TEXT PROVIDED:
* * * * * * * * *
Few wildlife conservation efforts have been as controversial as that of the grey wolf in the Northern Rockies. Federal efforts to protect the wolf have clashed with state efforts to control wolf populations and protect livestock and game from predation by wolf packs.
Idaho and Montana have been given federal authority to manage wolf numbers using public hunts. Federal officials require Idaho to maintain a population of at least 150 wolves and 10 breeding pairs.
Idaho wildlife officials have boosted bag limits, expanded trapping and extended hunting seasons in some areas to help further reduce wolf populations in all corners of the state. Its 10-month wolf season runs until June.
Idaho’s wolf managers estimated 500 to 600 wolves roamed the state as of spring 2012, down from the more than 1,000 when the 2011 hunting season opened in August.
* * * * * * * * *
STUDY MATERIAL:
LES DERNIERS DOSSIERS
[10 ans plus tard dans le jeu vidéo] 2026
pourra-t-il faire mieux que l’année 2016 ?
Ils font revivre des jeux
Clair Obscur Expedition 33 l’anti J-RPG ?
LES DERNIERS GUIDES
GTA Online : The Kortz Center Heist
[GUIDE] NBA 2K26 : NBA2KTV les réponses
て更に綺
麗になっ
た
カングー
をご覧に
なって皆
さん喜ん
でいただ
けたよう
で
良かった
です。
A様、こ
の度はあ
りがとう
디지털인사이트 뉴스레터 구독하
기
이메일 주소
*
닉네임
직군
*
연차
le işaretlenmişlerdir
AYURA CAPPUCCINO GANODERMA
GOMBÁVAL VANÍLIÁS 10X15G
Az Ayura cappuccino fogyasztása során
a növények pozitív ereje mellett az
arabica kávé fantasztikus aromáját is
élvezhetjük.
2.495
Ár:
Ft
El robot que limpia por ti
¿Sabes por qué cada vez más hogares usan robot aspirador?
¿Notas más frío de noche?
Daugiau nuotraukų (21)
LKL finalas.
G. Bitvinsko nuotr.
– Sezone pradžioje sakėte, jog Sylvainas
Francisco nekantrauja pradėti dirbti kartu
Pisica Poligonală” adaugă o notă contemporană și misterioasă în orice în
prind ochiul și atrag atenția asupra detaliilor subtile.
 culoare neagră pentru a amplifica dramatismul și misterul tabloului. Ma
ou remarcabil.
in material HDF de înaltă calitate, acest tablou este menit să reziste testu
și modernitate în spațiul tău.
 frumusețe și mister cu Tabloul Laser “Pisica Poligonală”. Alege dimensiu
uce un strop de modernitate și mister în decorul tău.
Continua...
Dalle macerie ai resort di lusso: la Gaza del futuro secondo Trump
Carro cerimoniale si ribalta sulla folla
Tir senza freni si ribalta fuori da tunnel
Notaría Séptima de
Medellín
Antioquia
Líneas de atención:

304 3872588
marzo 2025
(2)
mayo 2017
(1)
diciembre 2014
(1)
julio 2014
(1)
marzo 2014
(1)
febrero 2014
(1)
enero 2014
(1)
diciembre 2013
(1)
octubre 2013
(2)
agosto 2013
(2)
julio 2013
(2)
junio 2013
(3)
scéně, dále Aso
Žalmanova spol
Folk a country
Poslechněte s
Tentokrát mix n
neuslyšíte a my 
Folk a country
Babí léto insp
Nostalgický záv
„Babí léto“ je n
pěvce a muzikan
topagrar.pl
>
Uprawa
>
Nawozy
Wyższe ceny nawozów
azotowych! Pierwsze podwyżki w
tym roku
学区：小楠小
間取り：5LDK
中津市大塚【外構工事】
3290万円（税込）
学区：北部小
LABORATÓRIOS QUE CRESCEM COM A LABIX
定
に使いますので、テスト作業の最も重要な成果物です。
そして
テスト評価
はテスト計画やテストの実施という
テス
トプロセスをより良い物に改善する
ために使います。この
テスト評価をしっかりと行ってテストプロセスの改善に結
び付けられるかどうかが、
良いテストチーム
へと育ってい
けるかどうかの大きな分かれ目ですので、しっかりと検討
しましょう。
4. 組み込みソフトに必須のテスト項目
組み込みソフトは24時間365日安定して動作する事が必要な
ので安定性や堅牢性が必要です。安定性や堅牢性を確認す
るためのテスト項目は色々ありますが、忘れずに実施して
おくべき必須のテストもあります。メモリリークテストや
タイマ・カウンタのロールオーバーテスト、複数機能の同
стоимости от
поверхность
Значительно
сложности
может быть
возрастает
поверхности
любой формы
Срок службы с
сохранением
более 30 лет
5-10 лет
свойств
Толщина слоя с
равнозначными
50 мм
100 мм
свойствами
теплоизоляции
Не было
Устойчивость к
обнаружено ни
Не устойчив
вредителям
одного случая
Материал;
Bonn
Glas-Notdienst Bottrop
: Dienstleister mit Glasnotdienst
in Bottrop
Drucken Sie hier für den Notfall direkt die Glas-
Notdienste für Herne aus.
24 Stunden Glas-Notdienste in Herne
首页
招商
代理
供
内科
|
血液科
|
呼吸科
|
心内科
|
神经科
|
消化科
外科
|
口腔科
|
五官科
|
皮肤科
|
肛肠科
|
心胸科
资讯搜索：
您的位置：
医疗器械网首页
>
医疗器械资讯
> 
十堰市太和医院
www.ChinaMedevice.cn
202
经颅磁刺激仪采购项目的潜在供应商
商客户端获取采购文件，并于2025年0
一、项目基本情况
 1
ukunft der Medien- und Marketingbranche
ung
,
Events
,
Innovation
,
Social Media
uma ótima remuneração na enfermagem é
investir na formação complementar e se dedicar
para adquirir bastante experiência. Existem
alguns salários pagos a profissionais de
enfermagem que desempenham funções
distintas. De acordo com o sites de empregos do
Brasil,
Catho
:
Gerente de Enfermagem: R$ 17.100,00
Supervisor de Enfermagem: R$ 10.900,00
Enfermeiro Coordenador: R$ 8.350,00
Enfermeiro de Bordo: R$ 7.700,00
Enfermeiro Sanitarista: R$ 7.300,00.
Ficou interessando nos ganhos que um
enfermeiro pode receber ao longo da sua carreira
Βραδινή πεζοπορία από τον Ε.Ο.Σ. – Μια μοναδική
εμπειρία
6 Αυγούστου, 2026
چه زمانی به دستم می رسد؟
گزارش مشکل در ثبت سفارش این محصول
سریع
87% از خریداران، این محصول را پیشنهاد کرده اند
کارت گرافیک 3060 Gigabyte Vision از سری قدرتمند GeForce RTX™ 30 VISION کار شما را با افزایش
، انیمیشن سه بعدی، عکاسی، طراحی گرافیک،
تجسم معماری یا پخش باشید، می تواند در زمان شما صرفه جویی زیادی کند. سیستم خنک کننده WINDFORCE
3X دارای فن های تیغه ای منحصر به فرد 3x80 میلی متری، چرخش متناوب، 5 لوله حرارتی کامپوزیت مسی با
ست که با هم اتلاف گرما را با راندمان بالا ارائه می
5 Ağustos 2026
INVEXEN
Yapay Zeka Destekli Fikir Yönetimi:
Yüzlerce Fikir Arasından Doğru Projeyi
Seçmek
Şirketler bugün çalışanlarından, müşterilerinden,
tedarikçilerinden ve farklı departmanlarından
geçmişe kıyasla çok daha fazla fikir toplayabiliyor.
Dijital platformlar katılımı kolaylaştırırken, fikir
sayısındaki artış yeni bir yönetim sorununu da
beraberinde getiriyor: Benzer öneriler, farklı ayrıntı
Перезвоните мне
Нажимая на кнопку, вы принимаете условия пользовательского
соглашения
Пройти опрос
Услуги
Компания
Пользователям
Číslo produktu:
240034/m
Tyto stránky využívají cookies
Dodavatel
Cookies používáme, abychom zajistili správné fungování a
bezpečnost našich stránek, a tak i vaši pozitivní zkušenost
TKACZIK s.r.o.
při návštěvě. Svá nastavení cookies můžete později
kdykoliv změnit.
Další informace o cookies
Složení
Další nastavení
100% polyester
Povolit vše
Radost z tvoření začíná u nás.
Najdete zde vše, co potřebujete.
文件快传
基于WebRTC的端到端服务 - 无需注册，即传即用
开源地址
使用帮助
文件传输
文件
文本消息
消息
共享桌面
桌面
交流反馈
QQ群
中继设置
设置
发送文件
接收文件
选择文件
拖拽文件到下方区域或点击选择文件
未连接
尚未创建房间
* * * * * * * * *
TO DO:
1 > From the text on grey wolves above, list the measures Idaho wildlife officials have taken to further reduce wolf populations.
2 > Answer these questions using the text on grey wolves above:
(a) How many breeding pairs do federal officials require Idaho to maintain?
(b) Until when does Idaho's wolf season run?
(c) In what month did the 2011 hunting season open?

SOLUTIONS FOR EACH TASK:
1 >
- Boosted bag limits
- Expanded trapping
- Extended hunting seasons in some areas

2 >
(a) 10 breeding pairs
(b) Until June
(c) August